NASA’s Perseverance rover has for the first time captured the low-pitched whirring of the Ingenuity helicopter’s blades as it flies through the rarefied Martian atmosphere.

The space agency released footage shot by the six-wheeled robot of its rotorcraft companion making its fourth flight on April 30, accompanied by an audio track.

The nearly three-minute-long video begins with the low rumble of wind blowing across the Jezero Crater, where Perseverance landed in February on a mission to search for signs of ancient microbes.




Ingenuity takes off, and its blades can be heard humming softly as they spin at nearly 2,400 rpm on the 872-foot roundtrip.

The mission’s engineers weren’t sure they would pick up the flight sound at all, given that Perseverance was parked 262 feet away from the takeoff and landing spot.

The Martian atmosphere is about one percent the density of our planet’s, making everything much quieter than on Earth.



“This is a very good surprise,” said David Mimoun, a professor of planetary science at Institut Superieur de l’Aeronautique et de l’Espace (ISAE-SUPAERO) in Toulouse, France, and science lead for the SuperCam Mars microphone.

“We had carried out tests and simulations that told us the microphone would barely pick up the sounds of the helicopter, as the Mars atmosphere damps the sound propagation strongly,” he added.

The SuperCam is an instrument on board Perseverance that laser-zaps rocks from a distance, in order to study their vapor with a device called a spectrometer that reveals their chemical composition.

It also comes with a microphone to record the sounds, which yields additional insights into the physical properties of the targets, like how hard they are.
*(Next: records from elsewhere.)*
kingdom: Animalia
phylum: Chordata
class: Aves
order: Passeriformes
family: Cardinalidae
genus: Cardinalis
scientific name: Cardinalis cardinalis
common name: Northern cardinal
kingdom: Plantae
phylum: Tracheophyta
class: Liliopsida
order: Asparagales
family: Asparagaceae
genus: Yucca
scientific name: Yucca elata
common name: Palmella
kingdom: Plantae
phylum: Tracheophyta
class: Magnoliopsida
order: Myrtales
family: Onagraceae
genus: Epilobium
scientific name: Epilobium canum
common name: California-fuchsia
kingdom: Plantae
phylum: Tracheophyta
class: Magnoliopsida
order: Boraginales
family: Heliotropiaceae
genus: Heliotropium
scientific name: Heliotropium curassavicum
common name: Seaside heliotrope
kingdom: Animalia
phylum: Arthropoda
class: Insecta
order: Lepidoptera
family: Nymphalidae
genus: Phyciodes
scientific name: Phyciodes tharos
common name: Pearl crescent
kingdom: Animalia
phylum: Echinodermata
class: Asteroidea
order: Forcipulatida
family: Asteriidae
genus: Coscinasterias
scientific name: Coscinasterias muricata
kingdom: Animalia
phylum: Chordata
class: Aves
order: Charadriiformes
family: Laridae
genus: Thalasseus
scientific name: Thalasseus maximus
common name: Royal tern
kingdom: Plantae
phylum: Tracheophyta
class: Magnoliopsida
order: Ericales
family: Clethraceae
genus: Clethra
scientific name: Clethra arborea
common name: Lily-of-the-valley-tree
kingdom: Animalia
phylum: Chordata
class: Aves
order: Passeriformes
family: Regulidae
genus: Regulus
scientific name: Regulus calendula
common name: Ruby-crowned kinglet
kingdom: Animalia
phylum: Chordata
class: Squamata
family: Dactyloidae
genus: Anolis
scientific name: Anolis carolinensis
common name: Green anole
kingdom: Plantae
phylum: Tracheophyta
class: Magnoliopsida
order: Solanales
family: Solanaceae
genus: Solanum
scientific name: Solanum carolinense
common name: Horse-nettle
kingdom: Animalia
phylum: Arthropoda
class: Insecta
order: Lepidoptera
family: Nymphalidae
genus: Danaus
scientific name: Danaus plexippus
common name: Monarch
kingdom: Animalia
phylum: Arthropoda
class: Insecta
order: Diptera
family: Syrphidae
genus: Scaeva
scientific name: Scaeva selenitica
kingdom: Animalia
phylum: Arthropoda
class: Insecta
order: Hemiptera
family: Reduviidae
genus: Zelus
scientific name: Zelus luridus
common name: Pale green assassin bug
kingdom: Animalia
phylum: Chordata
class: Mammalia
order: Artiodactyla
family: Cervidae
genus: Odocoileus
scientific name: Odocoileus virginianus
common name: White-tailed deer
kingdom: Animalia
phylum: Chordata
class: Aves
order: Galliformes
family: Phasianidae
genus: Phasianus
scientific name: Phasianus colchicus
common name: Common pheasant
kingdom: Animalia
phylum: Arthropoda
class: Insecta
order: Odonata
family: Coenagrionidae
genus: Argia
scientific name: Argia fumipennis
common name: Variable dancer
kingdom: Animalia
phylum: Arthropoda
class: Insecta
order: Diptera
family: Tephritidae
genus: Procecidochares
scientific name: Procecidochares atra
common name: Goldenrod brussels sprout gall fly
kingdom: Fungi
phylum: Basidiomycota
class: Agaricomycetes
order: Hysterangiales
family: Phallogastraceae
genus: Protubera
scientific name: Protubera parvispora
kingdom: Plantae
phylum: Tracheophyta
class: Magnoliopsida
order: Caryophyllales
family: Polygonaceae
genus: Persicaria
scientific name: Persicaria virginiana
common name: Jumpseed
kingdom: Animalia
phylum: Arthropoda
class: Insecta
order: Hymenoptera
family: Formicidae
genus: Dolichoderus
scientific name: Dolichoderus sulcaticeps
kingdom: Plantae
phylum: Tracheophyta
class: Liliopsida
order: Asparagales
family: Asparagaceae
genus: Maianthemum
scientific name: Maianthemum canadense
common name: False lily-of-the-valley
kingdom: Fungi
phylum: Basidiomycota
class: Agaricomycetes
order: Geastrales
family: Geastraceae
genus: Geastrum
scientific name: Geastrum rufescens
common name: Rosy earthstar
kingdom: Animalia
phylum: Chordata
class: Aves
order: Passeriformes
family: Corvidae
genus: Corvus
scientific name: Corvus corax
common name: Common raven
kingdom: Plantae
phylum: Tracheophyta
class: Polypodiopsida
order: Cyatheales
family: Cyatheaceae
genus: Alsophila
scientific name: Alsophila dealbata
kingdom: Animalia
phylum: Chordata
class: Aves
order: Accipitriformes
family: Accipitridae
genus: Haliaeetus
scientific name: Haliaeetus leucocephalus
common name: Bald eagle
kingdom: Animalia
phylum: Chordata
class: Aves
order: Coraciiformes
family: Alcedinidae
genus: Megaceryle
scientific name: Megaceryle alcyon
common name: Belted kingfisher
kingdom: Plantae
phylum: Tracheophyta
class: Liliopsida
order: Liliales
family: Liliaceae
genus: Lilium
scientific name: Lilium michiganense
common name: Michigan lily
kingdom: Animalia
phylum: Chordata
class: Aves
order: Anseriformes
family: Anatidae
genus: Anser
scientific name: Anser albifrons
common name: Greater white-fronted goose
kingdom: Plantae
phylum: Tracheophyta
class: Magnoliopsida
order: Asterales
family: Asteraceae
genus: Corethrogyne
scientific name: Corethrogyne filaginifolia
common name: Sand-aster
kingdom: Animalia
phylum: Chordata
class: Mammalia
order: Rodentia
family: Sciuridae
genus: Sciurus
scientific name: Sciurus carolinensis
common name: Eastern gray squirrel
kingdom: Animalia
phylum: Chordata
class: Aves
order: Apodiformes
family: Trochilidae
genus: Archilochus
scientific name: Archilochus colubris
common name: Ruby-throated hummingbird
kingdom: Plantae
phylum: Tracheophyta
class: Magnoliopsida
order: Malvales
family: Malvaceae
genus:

Apart from having a lower volume, sounds emitted on Mars travel slower than they do on Earth, because of cold temperatures, which average -81 degrees Fahrenheit (-63 degrees Celsius) on the surface.

The speed of sound on the planet is therefore around 540 mph compared to about 760 mph here.

The atmosphere of Mars, made up of 96 percent carbon dioxide, tends to absorb higher-pitched sounds, so only lower-pitched sounds can travel long distances.